_TEXT PROVIDED_.

Gongchen Bridge is the landmark of the Grand Canal in Hangzhou. "Gongchen" literally means "respecting the emperor" in Chinese. [Photo provided to China Daily]

In ancient times, the Grand Canal served as the main artery between north and south China for grain transport and every kind of economic and cultural exchange.

Cargo ships still sail on the 39-kilometer-long Hangzhou section of the waterway, which has become a tourist attraction thanks to its scenic beauty, culture and history.

Hopping on a pleasure boat, modeled on the traditional craft that once transported grain, you start a brilliant one-hour journey at Wulinmen port.

A night cruise promises memorable views. Along the banks, traditional Chinese architecture is colorfully lit up, and the buildings' bright reflections glitter in the water. Fog slowly rises amid the greenery and the combination with lights on the ground makes for a visual wonderland.

"The canal in Hangzhou is unique because it fostered Hangzhou's integration with other Chinese cities. It has a long history, with grain-transporting and port culture," says Zhu Qunying, a manager at the Hangzhou Grand Canal Group Culture and Tourism Company.

The company has just improved the lighting on the canal at night. And next year, it will expand access to buses and ferries and offer public bike-rental services and stores, making it easy to transfer between land and water, and tour around the canal.

Illuminated onshore as you pass is a beautiful woman in traditional Chinese costume playing the guqin, or the Chinese zither, and you can clearly hear the melody from the boat's stereo set.

All the bridges you see have different relief images, with scenes showing the lifestyles of local residents in ancient times.

_WORK TASK A_.
Print the passage of the Grand Canal text between "Illuminated onshore as" and "boat's stereo set.", inclusive.
_WORK TASK B_.
Answer these questions from the Grand Canal text:
(i) How long is the Hangzhou section of the waterway?
(ii) At which port does the one-hour pleasure boat journey start?
(iii) What instrument is the woman in traditional costume playing onshore?

_INFORMATION PROVIDED_.
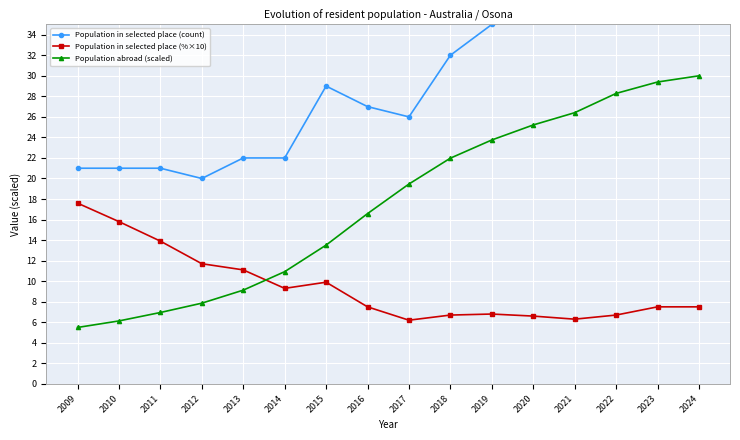

Which has a higher value, 2009 or 2012?

2009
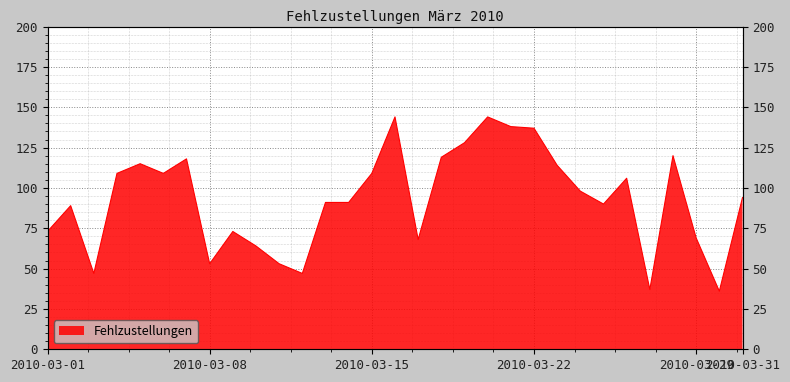

What is the change in value from 2010-03-01 to 2010-03-13?

+18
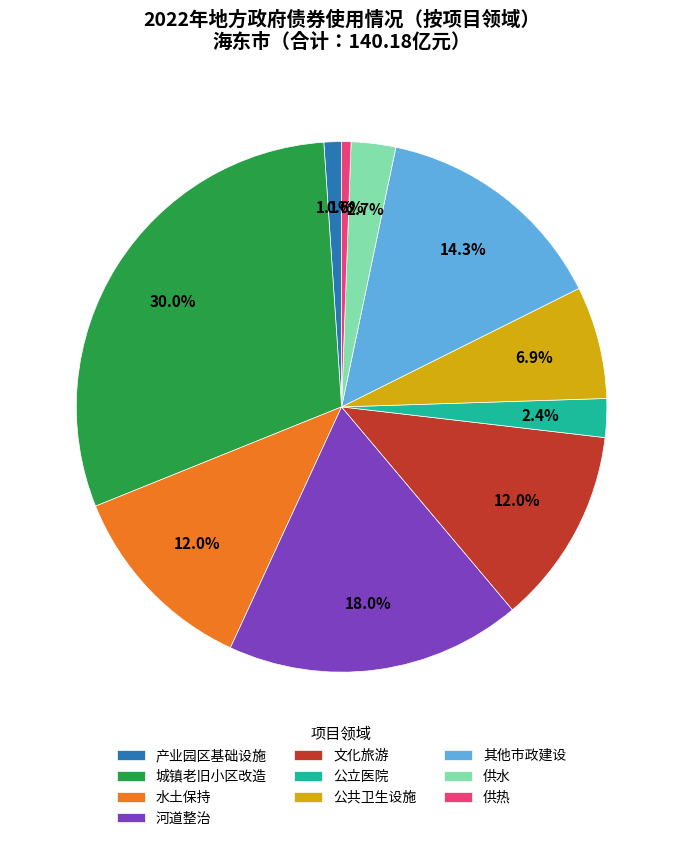

What percentage do 公共卫生设施 and 水土保持 together represent?

18.9%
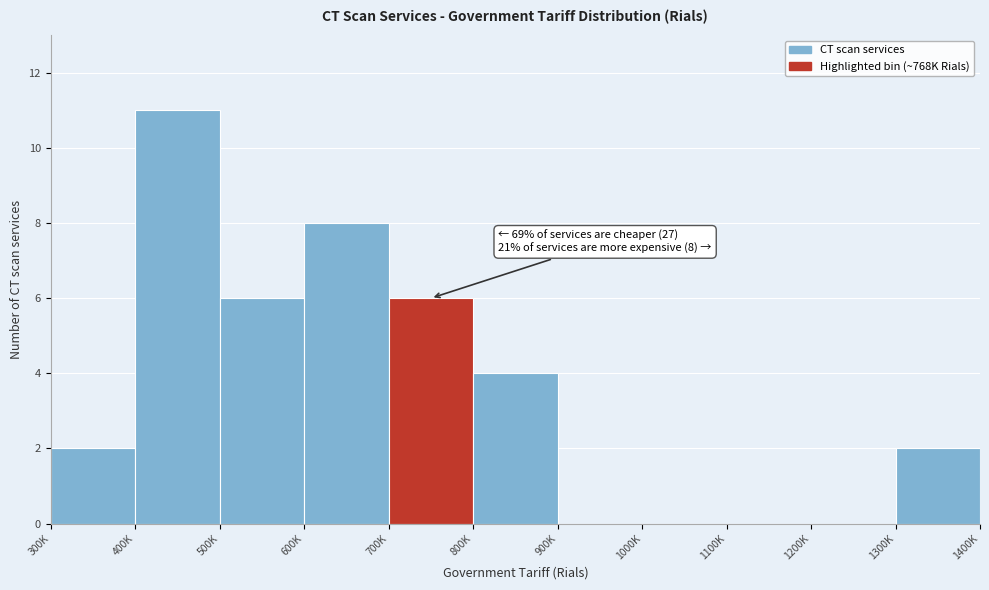

Reading left to right, list all the values displayed in this chart.

300K=2	400K=11	500K=6	600K=8	700K=6	800K=4	900K=0	1000K=0	1100K=0	1200K=0	1300K=2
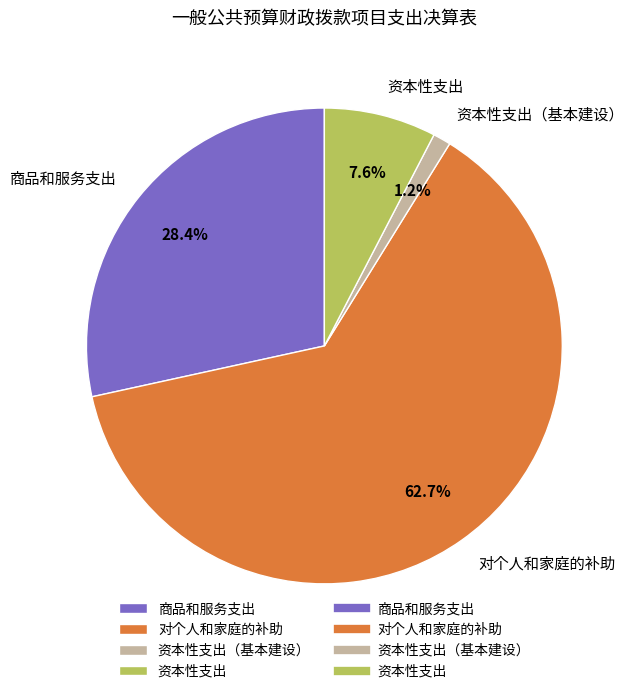

Rank the categories by value from lowest to highest.

资本性支出（基本建设）, 资本性支出, 商品和服务支出, 对个人和家庭的补助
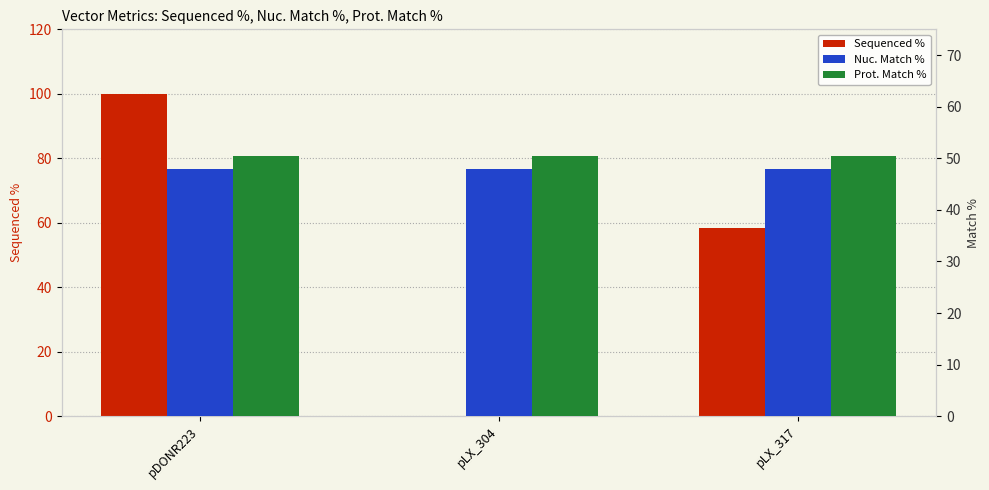

What is the value of the Nuc. Match % bar at the 1st from the left?

47.9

_EXPECTED OUTPUT A_.
Illuminated onshore as you pass is a beautiful woman in traditional Chinese costume playing the guqin, or the Chinese zither, and you can clearly hear the melody from the boat's stereo set.

_EXPECTED OUTPUT B_.
(i) 39 kilometers
(ii) Wulinmen port
(iii) The guqin, or Chinese zither